Para a Moeve, as condições de Espanha, em especial da Andaluzia, oferecem uma vantagem para o desenvolvimento do hidrogénio verde. A empresa destaca a disponibilidade de energia solar e eólica, o terreno para grandes instalações renováveis e condições que permitem produzir eletricidade renovável a custos competitivos.

“Espanha tem abundante energia solar, muito boa energia eólica e espaço para construir grandes parques renováveis”, afirmou Wetselaar. Na sua opinião, dado que a eletricidade renovável representa uma parte importante do custo de produção do hidrogénio verde, a disponibilidade de recursos renováveis pode tornar o país num dos principais produtores europeus.

O projeto “Onuba” é liderado pela Moeve, que controla 51 % da iniciativa. A Hy24 e a Cofides participam em conjunto com 29 %, enquanto a Enagás Renovable e a Alter Enersun detêm os 20 % restantes.

O projeto foi reconhecido pela União Europeia como Projeto de Interesse Comum e obteve 304 milhões de euros de financiamento do Governo espanhol através do Plano de Recuperação, Transformação e Resiliência, financiado pela União Europeia através do programa NextGenerationEU.

Renderização da central do Vale Andaluz do Hidrogénio Verde, da Moeve, em Palos de la Frontera, Huelva.
Renderização da central do Vale Andaluz do Hidrogénio Verde, da Moeve, em Palos de la Frontera, Huelva.

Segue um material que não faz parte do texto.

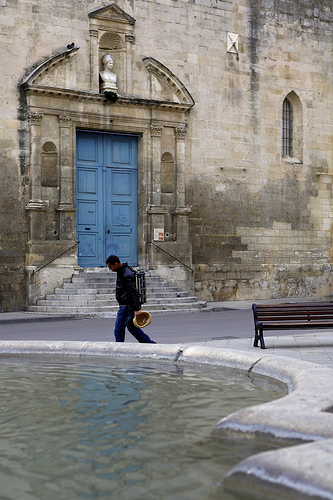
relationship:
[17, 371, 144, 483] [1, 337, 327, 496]
water in fountain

Moeve

Espanha: projeto de 2 GW

“Onuba” constitui a primeira fase do Vale Andaluz do Hidrogénio Verde, que a Moeve prevê desenvolver até atingir 2 GW de capacidade total de eletrólise nos seus parques energéticos de Palos de la Frontera e San Roque, em Cádis.

A empresa pretende ainda ligar a produção de Huelva a outros centros industriais europeus através de soluções de transporte por conduta ou por via marítima. “Queremos escalar esta central e ligar Huelva a outros centros industriais da Europa”, explicou Wetselaar.

O desenvolvimento do hidrogénio insere-se numa transformação mais ampla das instalações da Moeve na Andaluzia. A empresa prevê investir um total de 2.400 milhões de euros em projetos de transição energética na região, entre os quais “Onuba” e uma central de biocombustíveis de segunda geração que produzirá combustível sustentável de aviação e gasóleo renovável.

Para Wetselaar, a implementação destes projetos pode ter efeitos que vão além da produção de energia. “Se Espanha aumentar a escala, estamos a falar de milhares de empregos, de um impacto significativo no PIB e, naturalmente, de relevância política”, afirmou. Na sua opinião, a capacidade de produzir e exportar energia renovável poderá alterar a relação energética de Espanha com o resto da Europa.